Although I could be completely wrong and the Senate played a much larger role in these decisions. To the casual observer, it seemed like Obama was trying to show he was being tough without really addressing the significant issues.

Why we MUST bail out the banks....

I know the handouts feel wrong, but they are a direct result of the hard lessons learned during the great depression, and if they hadn't happened a re-run of the depression was a certainty.

The great depression was caused by the world sinking into a deflationary spiral. Because people were losing their jobs they couldn't spend as much money on goods and services. Because they weren't spending as much money on goods and services factories and businesses had to cut back production and make more people unemployed... you can see how it goes. To add to the pain, companies start dropping prices to encourage people to buy, but in a deflationary spiral, people begin to realise that if they wait longer, prices will come down even further, forcing companies to drop prices, making people feel it's worth waiting a bit longer for the prices to drop..... Japan has been in a deflationary spiral for the last 20 years and has struggled to escape even when the rest of the world is booming. Imagine how awful it would be if the entire world was in one... that was the great depression, and the government stimulus of war preparations was what helped the world escape. Let's hope we don't go there.

= = = = =

▶ [WHAT IS ASKED]
**a.** In the passage on bank bailouts and the great depression, how long has Japan been in a deflationary spiral?
**b.** Using the two sentences that begin with "Because" in the bank bailout passage, list in order each event in the chain they describe.
**c.** Carry on the commentary about bailing out the banks from its final sentence.
The rows from the dataset aren't needed for any of this.

[Dataset excerpt]
= = = = =

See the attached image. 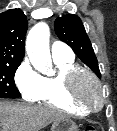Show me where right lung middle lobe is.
Returning <instances> with one entry per match:
<instances>
[{
    "label": "right lung middle lobe",
    "instance_id": "right-lung-middle-lobe-1",
    "mask_svg": "<svg viewBox=\"0 0 117 131\" xmlns=\"http://www.w3.org/2000/svg\"><path fill=\"white\" fill-rule=\"evenodd\" d=\"M20 64V62H0V98L20 97L14 82V75Z\"/></svg>",
    "mask_w": 117,
    "mask_h": 131
}]
</instances>
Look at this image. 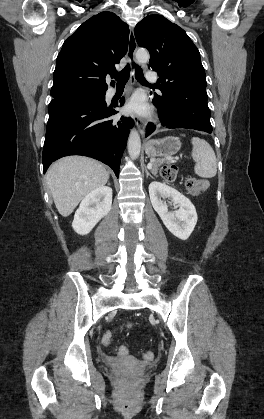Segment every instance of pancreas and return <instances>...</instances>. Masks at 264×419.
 <instances>
[{
    "instance_id": "pancreas-1",
    "label": "pancreas",
    "mask_w": 264,
    "mask_h": 419,
    "mask_svg": "<svg viewBox=\"0 0 264 419\" xmlns=\"http://www.w3.org/2000/svg\"><path fill=\"white\" fill-rule=\"evenodd\" d=\"M164 162H166V160H165V159L156 160V161L153 163V167H152V169H151L152 173L156 175V174H157V172H158V170H159V167H160V166H161Z\"/></svg>"
}]
</instances>
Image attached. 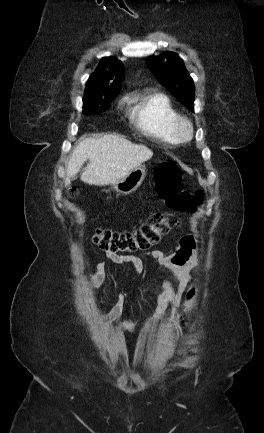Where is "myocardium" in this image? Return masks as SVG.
<instances>
[{"instance_id":"obj_1","label":"myocardium","mask_w":264,"mask_h":433,"mask_svg":"<svg viewBox=\"0 0 264 433\" xmlns=\"http://www.w3.org/2000/svg\"><path fill=\"white\" fill-rule=\"evenodd\" d=\"M174 133L181 142L191 140L194 136L193 123L185 117H179L174 124Z\"/></svg>"}]
</instances>
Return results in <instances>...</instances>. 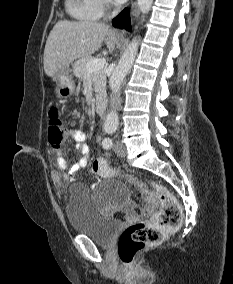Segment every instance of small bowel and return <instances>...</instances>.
<instances>
[{
	"instance_id": "1",
	"label": "small bowel",
	"mask_w": 233,
	"mask_h": 284,
	"mask_svg": "<svg viewBox=\"0 0 233 284\" xmlns=\"http://www.w3.org/2000/svg\"><path fill=\"white\" fill-rule=\"evenodd\" d=\"M69 135L75 140V149L82 155V157L77 162L70 165L67 156L62 152H57L54 160V166L56 169L54 180L57 184H61L64 181H74L76 179L77 172L85 168L88 163L89 146L86 143V134L81 130L72 129L69 131ZM91 172L94 173L92 170Z\"/></svg>"
}]
</instances>
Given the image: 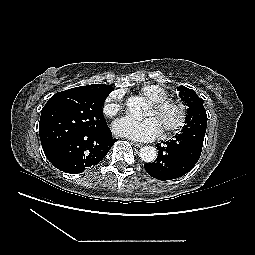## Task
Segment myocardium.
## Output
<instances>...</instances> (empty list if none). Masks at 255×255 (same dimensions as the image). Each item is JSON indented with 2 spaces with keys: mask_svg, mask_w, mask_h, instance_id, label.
Returning a JSON list of instances; mask_svg holds the SVG:
<instances>
[{
  "mask_svg": "<svg viewBox=\"0 0 255 255\" xmlns=\"http://www.w3.org/2000/svg\"><path fill=\"white\" fill-rule=\"evenodd\" d=\"M157 115L163 116L167 111L172 110L177 114L175 121L166 123L163 127L165 136L172 135L182 130L188 122L189 112L187 106L176 99L166 98L158 102H152Z\"/></svg>",
  "mask_w": 255,
  "mask_h": 255,
  "instance_id": "obj_1",
  "label": "myocardium"
}]
</instances>
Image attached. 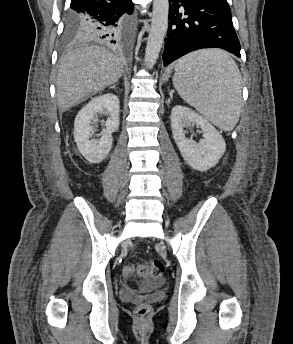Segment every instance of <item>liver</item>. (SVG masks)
<instances>
[{
	"mask_svg": "<svg viewBox=\"0 0 293 344\" xmlns=\"http://www.w3.org/2000/svg\"><path fill=\"white\" fill-rule=\"evenodd\" d=\"M123 73L121 60L99 46L70 51L60 62L56 88L58 105L63 111L83 97L116 83Z\"/></svg>",
	"mask_w": 293,
	"mask_h": 344,
	"instance_id": "6515ba94",
	"label": "liver"
}]
</instances>
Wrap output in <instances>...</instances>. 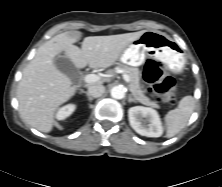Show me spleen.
Segmentation results:
<instances>
[{
  "label": "spleen",
  "mask_w": 222,
  "mask_h": 187,
  "mask_svg": "<svg viewBox=\"0 0 222 187\" xmlns=\"http://www.w3.org/2000/svg\"><path fill=\"white\" fill-rule=\"evenodd\" d=\"M194 106V98L192 96H185L180 100L176 109L166 114L164 120L167 138L175 136L186 126L194 110Z\"/></svg>",
  "instance_id": "spleen-1"
}]
</instances>
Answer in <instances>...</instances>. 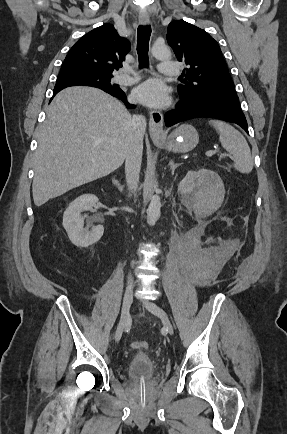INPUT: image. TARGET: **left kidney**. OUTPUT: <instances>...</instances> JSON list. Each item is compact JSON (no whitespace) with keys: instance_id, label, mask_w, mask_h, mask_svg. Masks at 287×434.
<instances>
[{"instance_id":"obj_1","label":"left kidney","mask_w":287,"mask_h":434,"mask_svg":"<svg viewBox=\"0 0 287 434\" xmlns=\"http://www.w3.org/2000/svg\"><path fill=\"white\" fill-rule=\"evenodd\" d=\"M178 190L187 204L200 210H216L225 196L220 176L208 169L189 171L180 182Z\"/></svg>"}]
</instances>
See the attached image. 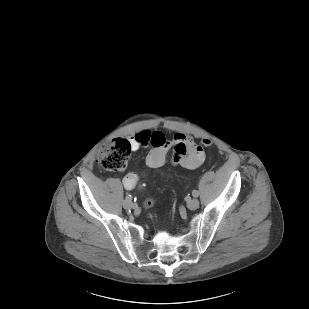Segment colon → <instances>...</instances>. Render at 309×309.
Segmentation results:
<instances>
[{
  "mask_svg": "<svg viewBox=\"0 0 309 309\" xmlns=\"http://www.w3.org/2000/svg\"><path fill=\"white\" fill-rule=\"evenodd\" d=\"M203 145L209 147L210 140H203ZM131 143L127 139H117L103 145L97 153V162L101 168L110 172L122 171L126 168L131 154ZM153 205L151 200L145 201V206Z\"/></svg>",
  "mask_w": 309,
  "mask_h": 309,
  "instance_id": "obj_1",
  "label": "colon"
}]
</instances>
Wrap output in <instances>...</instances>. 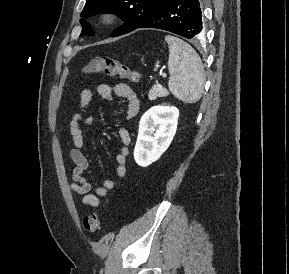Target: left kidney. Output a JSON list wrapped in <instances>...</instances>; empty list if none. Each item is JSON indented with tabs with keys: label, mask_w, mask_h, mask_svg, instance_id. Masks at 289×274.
<instances>
[{
	"label": "left kidney",
	"mask_w": 289,
	"mask_h": 274,
	"mask_svg": "<svg viewBox=\"0 0 289 274\" xmlns=\"http://www.w3.org/2000/svg\"><path fill=\"white\" fill-rule=\"evenodd\" d=\"M179 110L174 106H154L141 117L134 148L135 162L147 167L168 149L177 130Z\"/></svg>",
	"instance_id": "obj_1"
}]
</instances>
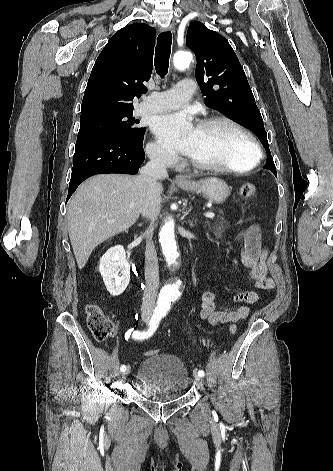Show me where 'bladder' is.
<instances>
[{
	"mask_svg": "<svg viewBox=\"0 0 333 471\" xmlns=\"http://www.w3.org/2000/svg\"><path fill=\"white\" fill-rule=\"evenodd\" d=\"M136 381L145 399L167 403L184 396L190 378L186 365L178 356L158 353L142 361Z\"/></svg>",
	"mask_w": 333,
	"mask_h": 471,
	"instance_id": "bladder-1",
	"label": "bladder"
}]
</instances>
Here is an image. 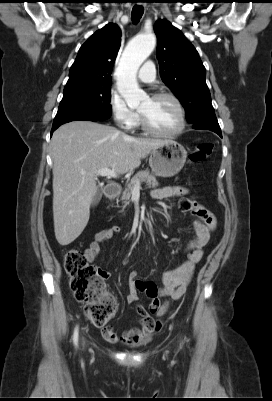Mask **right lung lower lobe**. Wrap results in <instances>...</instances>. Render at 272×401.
I'll return each instance as SVG.
<instances>
[{
	"instance_id": "1",
	"label": "right lung lower lobe",
	"mask_w": 272,
	"mask_h": 401,
	"mask_svg": "<svg viewBox=\"0 0 272 401\" xmlns=\"http://www.w3.org/2000/svg\"><path fill=\"white\" fill-rule=\"evenodd\" d=\"M75 120H87V121H94V122H96V121H102V120H100V119L93 118V117H78V118H74V119L68 120V121L63 122V123H60V124L53 125V126H52V130H51V133H53L60 125H62V124H64V123H67V122H70V121H75Z\"/></svg>"
}]
</instances>
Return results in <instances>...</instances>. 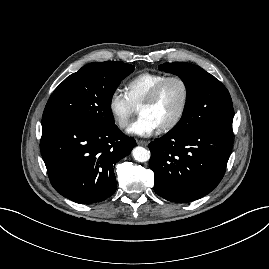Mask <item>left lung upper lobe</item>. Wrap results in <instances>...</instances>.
<instances>
[{
  "mask_svg": "<svg viewBox=\"0 0 269 269\" xmlns=\"http://www.w3.org/2000/svg\"><path fill=\"white\" fill-rule=\"evenodd\" d=\"M159 69L178 75L187 91V104L181 120L170 131L187 133L209 124L233 121V105L225 86L201 67L173 62L159 65Z\"/></svg>",
  "mask_w": 269,
  "mask_h": 269,
  "instance_id": "1",
  "label": "left lung upper lobe"
}]
</instances>
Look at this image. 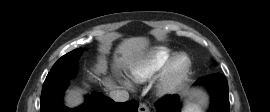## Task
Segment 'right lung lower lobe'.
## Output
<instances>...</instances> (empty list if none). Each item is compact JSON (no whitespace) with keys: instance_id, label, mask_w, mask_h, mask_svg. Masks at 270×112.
<instances>
[{"instance_id":"98d812e1","label":"right lung lower lobe","mask_w":270,"mask_h":112,"mask_svg":"<svg viewBox=\"0 0 270 112\" xmlns=\"http://www.w3.org/2000/svg\"><path fill=\"white\" fill-rule=\"evenodd\" d=\"M67 85L68 80L60 85L44 82L40 99V112H137L139 103L135 100L117 103L95 92L88 96L86 102L78 109H69L62 103V94Z\"/></svg>"}]
</instances>
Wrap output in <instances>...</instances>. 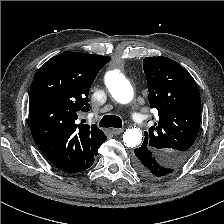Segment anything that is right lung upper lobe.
<instances>
[{
    "label": "right lung upper lobe",
    "instance_id": "cb5924a9",
    "mask_svg": "<svg viewBox=\"0 0 224 224\" xmlns=\"http://www.w3.org/2000/svg\"><path fill=\"white\" fill-rule=\"evenodd\" d=\"M109 56L64 52L49 59L30 87L29 114L34 140L58 169L81 172L94 162L107 137L95 124H78L88 93Z\"/></svg>",
    "mask_w": 224,
    "mask_h": 224
}]
</instances>
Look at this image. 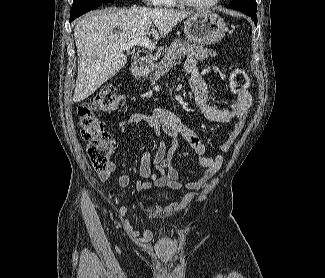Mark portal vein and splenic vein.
<instances>
[{
  "label": "portal vein and splenic vein",
  "instance_id": "portal-vein-and-splenic-vein-1",
  "mask_svg": "<svg viewBox=\"0 0 325 278\" xmlns=\"http://www.w3.org/2000/svg\"><path fill=\"white\" fill-rule=\"evenodd\" d=\"M134 46L144 47L151 51L155 49V44L147 37L132 39V40L128 41L127 43L121 45V48L124 50H129L130 48H132Z\"/></svg>",
  "mask_w": 325,
  "mask_h": 278
}]
</instances>
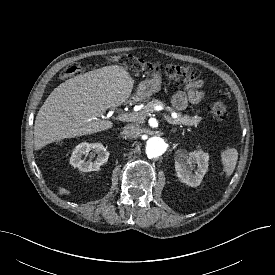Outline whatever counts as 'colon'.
I'll list each match as a JSON object with an SVG mask.
<instances>
[{"mask_svg": "<svg viewBox=\"0 0 275 275\" xmlns=\"http://www.w3.org/2000/svg\"><path fill=\"white\" fill-rule=\"evenodd\" d=\"M111 60L122 64L126 68L136 71L149 73L156 69V66L145 62L131 54H119L111 57ZM164 72L170 81L177 84H189L196 81L200 77V70L193 66L187 65H167L164 67ZM81 73L79 65H71L66 68L62 74L61 79H69L78 76ZM209 113L217 119L223 120L228 115L227 106L221 101H213L208 105Z\"/></svg>", "mask_w": 275, "mask_h": 275, "instance_id": "5ec220e1", "label": "colon"}]
</instances>
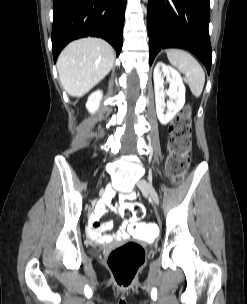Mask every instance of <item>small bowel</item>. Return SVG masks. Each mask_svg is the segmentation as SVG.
Here are the masks:
<instances>
[{
	"instance_id": "c3829d8e",
	"label": "small bowel",
	"mask_w": 247,
	"mask_h": 304,
	"mask_svg": "<svg viewBox=\"0 0 247 304\" xmlns=\"http://www.w3.org/2000/svg\"><path fill=\"white\" fill-rule=\"evenodd\" d=\"M134 197V194L125 195V199H131ZM106 208V203H99L95 212L91 216V223L87 230L88 237L91 241L96 243H109L114 239L124 238L127 234V231L130 230V225L128 222H124L120 230L116 235L104 234L103 232L109 230L112 227L111 222H101L100 218L104 214Z\"/></svg>"
}]
</instances>
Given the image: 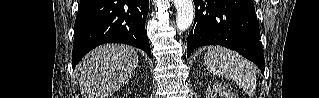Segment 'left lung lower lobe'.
<instances>
[{
	"instance_id": "1",
	"label": "left lung lower lobe",
	"mask_w": 319,
	"mask_h": 98,
	"mask_svg": "<svg viewBox=\"0 0 319 98\" xmlns=\"http://www.w3.org/2000/svg\"><path fill=\"white\" fill-rule=\"evenodd\" d=\"M195 21L187 57L197 47L221 45L253 61L264 74L260 31L252 0H194Z\"/></svg>"
}]
</instances>
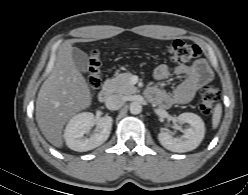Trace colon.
I'll list each match as a JSON object with an SVG mask.
<instances>
[{
    "label": "colon",
    "mask_w": 248,
    "mask_h": 195,
    "mask_svg": "<svg viewBox=\"0 0 248 195\" xmlns=\"http://www.w3.org/2000/svg\"><path fill=\"white\" fill-rule=\"evenodd\" d=\"M167 59L173 63L183 64L197 58L201 49L198 45L177 39L166 47ZM102 58L99 51L90 55L87 69V81L91 90H96L101 84ZM219 91L211 85L202 87L199 96V108L204 115H210L218 100Z\"/></svg>",
    "instance_id": "obj_1"
}]
</instances>
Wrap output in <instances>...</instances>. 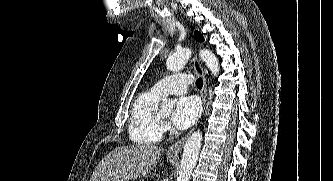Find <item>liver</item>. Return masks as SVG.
I'll list each match as a JSON object with an SVG mask.
<instances>
[{
	"instance_id": "obj_1",
	"label": "liver",
	"mask_w": 333,
	"mask_h": 181,
	"mask_svg": "<svg viewBox=\"0 0 333 181\" xmlns=\"http://www.w3.org/2000/svg\"><path fill=\"white\" fill-rule=\"evenodd\" d=\"M163 152L162 147L152 145L117 147L98 163L90 181H129L146 176Z\"/></svg>"
}]
</instances>
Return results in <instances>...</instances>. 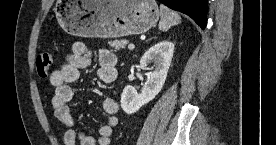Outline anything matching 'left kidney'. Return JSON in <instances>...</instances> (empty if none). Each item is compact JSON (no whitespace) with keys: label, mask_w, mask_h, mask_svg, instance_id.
I'll return each mask as SVG.
<instances>
[{"label":"left kidney","mask_w":276,"mask_h":145,"mask_svg":"<svg viewBox=\"0 0 276 145\" xmlns=\"http://www.w3.org/2000/svg\"><path fill=\"white\" fill-rule=\"evenodd\" d=\"M174 53V44L170 41H161L150 47L140 59L141 67H146L153 63L150 77L141 91L127 85L121 95V107L127 114L137 112L143 105L152 101L161 91L171 65Z\"/></svg>","instance_id":"5707ae66"}]
</instances>
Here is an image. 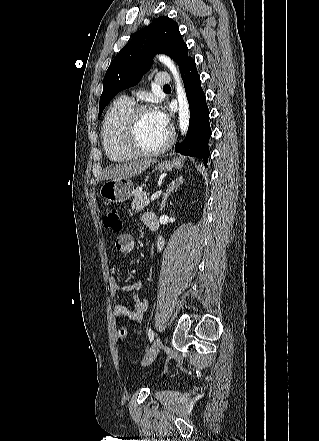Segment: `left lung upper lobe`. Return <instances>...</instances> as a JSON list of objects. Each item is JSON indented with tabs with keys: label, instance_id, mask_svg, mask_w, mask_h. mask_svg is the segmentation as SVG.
Returning <instances> with one entry per match:
<instances>
[{
	"label": "left lung upper lobe",
	"instance_id": "5c2ea615",
	"mask_svg": "<svg viewBox=\"0 0 319 441\" xmlns=\"http://www.w3.org/2000/svg\"><path fill=\"white\" fill-rule=\"evenodd\" d=\"M157 53L170 56L178 64L179 70L191 59L178 24L168 16L158 17L138 31L115 56L103 80L99 117L118 92L135 85L141 79Z\"/></svg>",
	"mask_w": 319,
	"mask_h": 441
}]
</instances>
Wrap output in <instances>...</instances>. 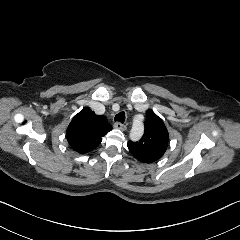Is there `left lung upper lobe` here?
Here are the masks:
<instances>
[{
  "label": "left lung upper lobe",
  "instance_id": "obj_1",
  "mask_svg": "<svg viewBox=\"0 0 240 240\" xmlns=\"http://www.w3.org/2000/svg\"><path fill=\"white\" fill-rule=\"evenodd\" d=\"M144 135L138 142L129 141L131 154L139 161L152 163L163 156L168 144V131L164 122L152 111L146 112Z\"/></svg>",
  "mask_w": 240,
  "mask_h": 240
}]
</instances>
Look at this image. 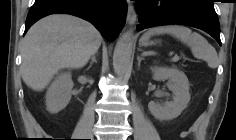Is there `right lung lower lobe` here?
Masks as SVG:
<instances>
[{"label":"right lung lower lobe","instance_id":"1","mask_svg":"<svg viewBox=\"0 0 236 140\" xmlns=\"http://www.w3.org/2000/svg\"><path fill=\"white\" fill-rule=\"evenodd\" d=\"M55 13L81 17L112 41L124 27L127 4L124 0H36L27 15L25 33L39 19Z\"/></svg>","mask_w":236,"mask_h":140}]
</instances>
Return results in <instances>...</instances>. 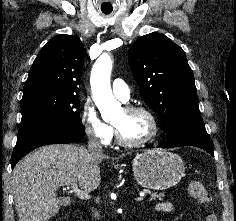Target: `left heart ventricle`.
Returning a JSON list of instances; mask_svg holds the SVG:
<instances>
[{"label": "left heart ventricle", "instance_id": "1", "mask_svg": "<svg viewBox=\"0 0 236 221\" xmlns=\"http://www.w3.org/2000/svg\"><path fill=\"white\" fill-rule=\"evenodd\" d=\"M122 135L128 141H140L145 139L152 130L149 118L141 112L128 113L124 109L114 120Z\"/></svg>", "mask_w": 236, "mask_h": 221}]
</instances>
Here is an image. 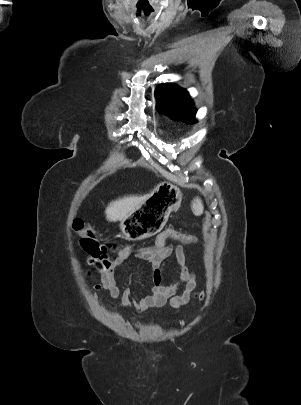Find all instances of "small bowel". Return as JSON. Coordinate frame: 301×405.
I'll use <instances>...</instances> for the list:
<instances>
[{
  "label": "small bowel",
  "mask_w": 301,
  "mask_h": 405,
  "mask_svg": "<svg viewBox=\"0 0 301 405\" xmlns=\"http://www.w3.org/2000/svg\"><path fill=\"white\" fill-rule=\"evenodd\" d=\"M171 236L160 233L156 237L155 245L152 249H139L135 257L146 261L152 271V287L148 294L139 298H134L130 289L121 292L119 284L114 275V269L124 263L132 254L130 247L123 248L116 257H94L81 244L86 253L87 262L95 267L101 275V282L95 286L96 292H108L112 297L120 299V305L127 306L134 302L138 311L143 312L151 308L163 306L167 301L175 309H181L189 300L194 297L197 301H202L203 292H197L195 275L186 261L185 249L179 244H167ZM173 240V239H172ZM175 255L177 261V278L170 284H164L162 280L161 264L164 260ZM184 285V291L178 294L180 287Z\"/></svg>",
  "instance_id": "obj_1"
}]
</instances>
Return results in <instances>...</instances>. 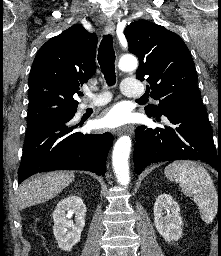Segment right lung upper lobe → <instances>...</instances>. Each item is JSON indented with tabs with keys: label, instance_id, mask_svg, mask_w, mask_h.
I'll list each match as a JSON object with an SVG mask.
<instances>
[{
	"label": "right lung upper lobe",
	"instance_id": "cb5924a9",
	"mask_svg": "<svg viewBox=\"0 0 221 256\" xmlns=\"http://www.w3.org/2000/svg\"><path fill=\"white\" fill-rule=\"evenodd\" d=\"M97 41L95 33L74 25L39 49L29 75L28 116L77 111L73 95L96 71Z\"/></svg>",
	"mask_w": 221,
	"mask_h": 256
}]
</instances>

= = = = =

▶ [RESULTS IN ORDER]
**a.** Japan has been in a deflationary spiral for the last 20 years.

**b.**
1. People lose their jobs.
2. People can't spend as much money on goods and services.
3. Factories and businesses cut back production.
4. More people become unemployed.

**c.**
You might think 'where are the banks' in my description of the deflationary spiral. The banks are in the background, lending money to companies to help them bridge the gap between spending money making something and receiving money when its sold - remember most company payment terms are 30 days, so the gap between purchasing the goods to make something and receiving money for what you've sold is usually in the order of months, and of course if your goods/services aren't selling, the gap stretches out even longer. Trade finance, loans by the banks to companies, help them cross this gap.

Because the banks suddenly realised they had no idea which sub-prime mortgages were bad, or even how many of those potentially bad sub-prime loans they might end up responsible for, they refused to lend money to each other or anyone else. Banks lend money to each other all the time, a constant cycle of lending and repaying money overnight to help them cope with the fact that they loan out money for fixed periods of time, but the savings they are loaning out can be called in all at once (this is called a run on a bank, and makes banks go bust).

The need to hoard cash (in case depositors demanded it all back at once) meant that not only did banks refuse to loan to each other, they also refused to lend to companies to help them tide them over the gap between making something and being paid for it. This meant that companies were suddenly short of cash, which meant companies were laying people off, asking them to work shorter hours for less pay etc. As you can imagine, there was severe danger that a deflationary spiral - companies laying off workers who then can't buy as much, forcing companies to lay off more workers, and constantly decreasing prices leading to even less buying as customers waited for prices to go even lower - would be triggered.

The handouts to the banks were designed to get the banks to start providing trade finance again - so that productive, profitable companies weren't forced to lay off staff because they were struggling to bridge the gap between making something and getting the money in after it was sold.

I know it's a strange backward world when you have to 'reward' the very idiots who got you into the mess in the first place, but it was a VERY hard earned lesson, and we have to thank Mr Keynes seeing how counter-intuitive governments must behave when you have a banking crisis.

experiment in theoretical economics

I understand the theory. It remains to be seen if it works in practice - whether it was right and whether it was enough. personally as I said I'd like to have seen the stimulus injected at the grass roots of those who got screwed by the system not those who screwed it.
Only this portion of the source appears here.